I'm very bad at regular expressions and don't really understand them. But I want to make my code work great! I have a task to get all the DOI
from a large text, but immediately there are problems, namely the difference in the display of the DOI
.
DOI: 10.1...
DOI:10.1...
http(s)://dx.doi.org/10.1...
http(s)://doi.org/10.1...
DOI: 11.11111/aaa.111&1111&11
Now I have a regular expression that handles the code just 10.1....

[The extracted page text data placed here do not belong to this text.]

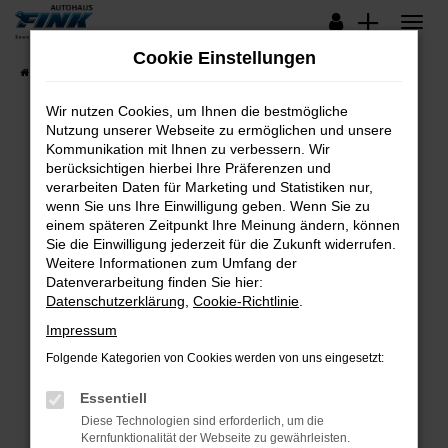
Zum
Hauptinhalt
Cookie Einstellungen
springen
Startseite
Fahrzeugangebote
Lagerfahrzeuge
Wir nutzen Cookies, um Ihnen die bestmögliche
Nutzung unserer Webseite zu ermöglichen und unsere
Kommunikation mit Ihnen zu verbessern. Wir
Fehler: Network Error
berücksichtigen hierbei Ihre Präferenzen und
verarbeiten Daten für Marketing und Statistiken nur,
Beim Laden ist ein Fehler aufgetreten.
wenn Sie uns Ihre Einwilligung geben. Wenn Sie zu
Hier sind ein paar Tipps, die dir helfen können:
einem späteren Zeitpunkt Ihre Meinung ändern, können
Sie die Einwilligung jederzeit für die Zukunft widerrufen.
Überprüfe deine Firewall und deine
Weitere Informationen zum Umfang der
Internetverbindung.
Datenverarbeitung finden Sie hier:
Datenschutzerklärung
,
Cookie-Richtlinie
.
Laden andere Webseiten, zum Beispiel deine
Suchmaschine?
Impressum
Prüfe deine Browsererweiterungen.
Folgende Kategorien von Cookies werden von uns eingesetzt:
Manche Erweiterungen, wie Werbeblocker,
Essentiell
können das Laden bestimmter Seiten
verhindern. Funktioniert die Seite in einem
Diese Technologien sind erforderlich, um die
Kernfunktionalität der Webseite zu gewährleisten.
anderen Browser oder in einem privaten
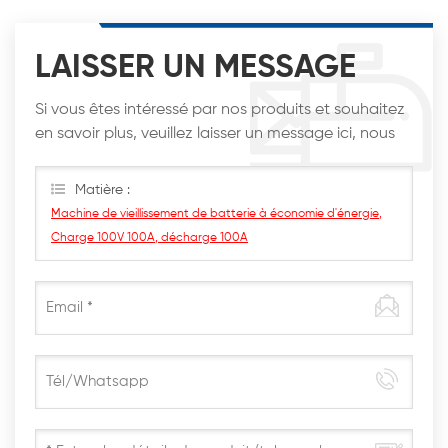
LAISSER UN MESSAGE
Si vous êtes intéressé par nos produits et souhaitez
en savoir plus, veuillez laisser un message ici, nous
vous répondrons dès que possible.
Matière :
Machine de vieillissement de batterie à économie d'énergie,
Charge 100V 100A, décharge 100A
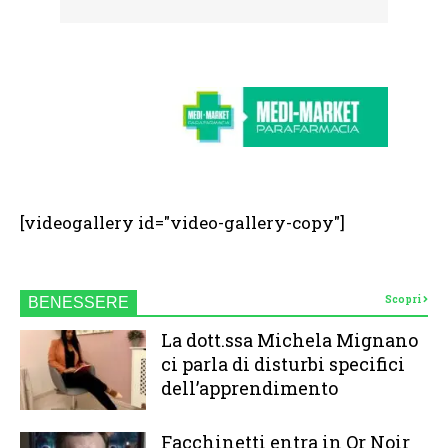
[videogallery id="video-gallery-copy"]
Scopri
BENESSERE
La dott.ssa Michela Mignano
ci parla di disturbi specifici
dell’apprendimento
Facchinetti entra in Or Noir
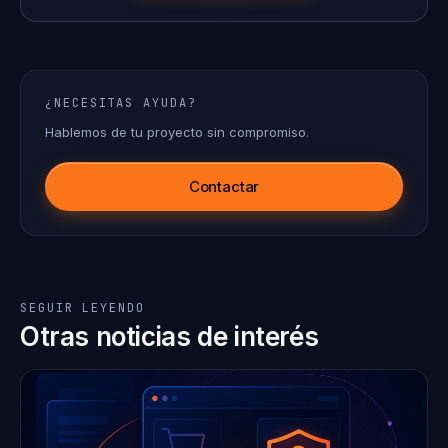
¿NECESITAS AYUDA?
Hablemos de tu proyecto sin compromiso.
Contactar
SEGUIR LEYENDO
Otras noticias de interés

$doiPattern = "/\b(10\.[0-9]{4,}(?:\.[0-9]+)*\/(?:(?![\"&\'])\S)+)\b/";
Unfortunately, my code can't process all the options that I presented. But just pulls out the 10.1...

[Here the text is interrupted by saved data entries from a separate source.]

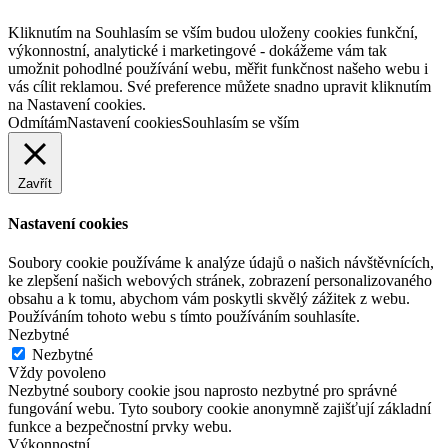
Kliknutím na Souhlasím se vším budou uloženy cookies funkční,
výkonnostní, analytické i marketingové - dokážeme vám tak
umožnit pohodlné používání webu, měřit funkčnost našeho webu i
vás cílit reklamou. Své preference můžete snadno upravit kliknutím
na Nastavení cookies.
Odmítám
Nastavení cookies
Souhlasím se vším
Zavřít
Nastavení cookies
Soubory cookie používáme k analýze údajů o našich návštěvnících,
ke zlepšení našich webových stránek, zobrazení personalizovaného
obsahu a k tomu, abychom vám poskytli skvělý zážitek z webu.
Používáním tohoto webu s tímto používáním souhlasíte.
Nezbytné
Nezbytné
Vždy povoleno
Nezbytné soubory cookie jsou naprosto nezbytné pro správné
fungování webu. Tyto soubory cookie anonymně zajišťují základní
funkce a bezpečnostní prvky webu.
Výkonnostní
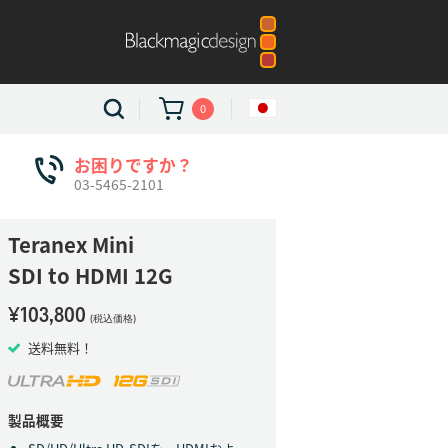
0
お困りですか？
03-5465-2101
Teranex Mini
SDI to HDMI 12G
¥103,800
(税込価格)
送料無料！
製品概要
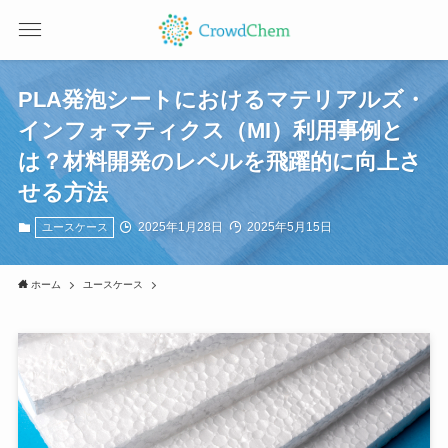
PLA発泡シートにおけるマテリアルズ・
インフォマティクス（MI）利用事例と
は？材料開発のレベルを飛躍的に向上さ
せる方法
2025年1月28日
2025年5月15日
ユースケース
ホーム
ユースケース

from the full links. https://doi.org/ 11.11111/aaa.111111111
The code I have tried:
$element = "Lorem Lorem Lorem Lorem Lorem Lorem Lorem `https://dx.doi.org/11.11111/aaa.111111111` Lorem Lorem Lorem Lorem Lorem Lorem Lorem Lorem Lorem Lorem Lorem Lorem Lorem Lorem Lorem Lorem Lorem Lorem Lorem Lorem Lorem Lorem Lorem Lorem `https://doi.org/11.11111/aaa.111111111` Lorem Lorem Lorem Lorem Lorem Lorem Lorem Lorem `DOI: 11.11111/aaa.111&1111&11` Lorem Lorem Lorem Lorem Lorem Lorem Lorem Lorem Lorem Lorem Lorem Lorem Lorem Lorem Lorem Lorem Lorem Lorem Lorem Lorem Lorem Lorem Lorem Lorem Lorem Lorem Lorem Lorem `DOI:11.11111/aaa.111&1111&11` Lorem Lorem Lorem "

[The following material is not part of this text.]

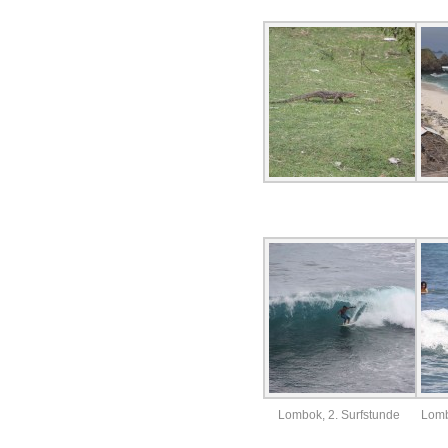
Lombok, 2. Surfstunde
Lomb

$doiPattern = "/\b(10\.[0-9]{4,}(?:\.[0-9]+)*\/(?:(?![\"&\'])\S)+)\b/";
$doiData = preg_match_all($doiPattern, $element, $doiMatches);
foreach ($doiMatches[0] as $doiMatch) {
//...
}
how do I update the regular expression so that it takes into account the conditions. For example, a space between the words DOI:
, as well as a links?
Here is a working solution with an updated regex pattern and PHP code.
<?php
$string = "Lorem Lorem Lorem Lorem Lorem Lorem Lorem https://dx.doi.org/11.11111/aaa.111111111 Lorem Lorem Lorem Lorem Lorem Lorem Lorem Lorem Lorem Lorem Lorem Lorem Lorem Lorem Lorem Lorem Lorem Lorem Lorem Lorem Lorem Lorem Lorem Lorem Lorem https://doi.org/11.11111/aaa.111111111 Lorem Lorem Lorem Lorem Lorem Lorem Lorem Lorem DOI: 11.11111/aaa.111&1111&11 Lorem Lorem Lorem Lorem Lorem Lorem Lorem Lorem Lorem Lorem Lorem Lorem Lorem Lorem Lorem Lorem Lorem Lorem Lorem Lorem Lorem Lorem Lorem Lorem Lorem DOI:11.11111/aaa.111&1111&11 Lorem Lorem Lorem";
// Define regex pattern for DOI
$pattern = '/((https?:\/\/(?:dx\.)?doi\.org\/|DOI:\s*)(\d+(\.\d+)*\/\S+))/i';
// Perform the match
preg_match_all($pattern, $string, $matches);
// Print all matches
print_r($matches[0]);
Output
Array
(
[0] => https://dx.doi.org/11.11111/aaa.111111111
[1] => https://doi.org/11.11111/aaa.111111111
[2] => DOI: 11.11111/aaa.111&1111&11
[3] => DOI:11.11111/aaa.111&1111&11
)
Explanation of the Regex Pattern Used Above
Protocol Matching:
https?:\/\/
: This part checks for a URL starting with either http:// or https://.
Domain and Path:
(?:dx\.)?doi\.org\/
: This section matches the domain doi.org optionally preceded by dx..
OR Operator:
|
: This symbol means "or". It's like saying "match either this part or that part".
DOI Identifier:
DOI:\s*
: This part matches the literal string DOI: followed by optional whitespace characters.
DOI Value:
\d+(\.\d+)*\/\S+
: This part captures the actual DOI value:
\d+
: Matches one or more digits.
(\.\d+)*
: Allows for zero or more occurrences of a dot followed by one or more digits. This is for version numbers.
\/
: Matches a forward slash.
\S+
: Matches one or more non-whitespace characters, which typically represent the remainder of the DOI.
Case Insensitivity:
/i
: This flag makes the pattern case-insensitive, so it matches both uppercase and lowercase letters.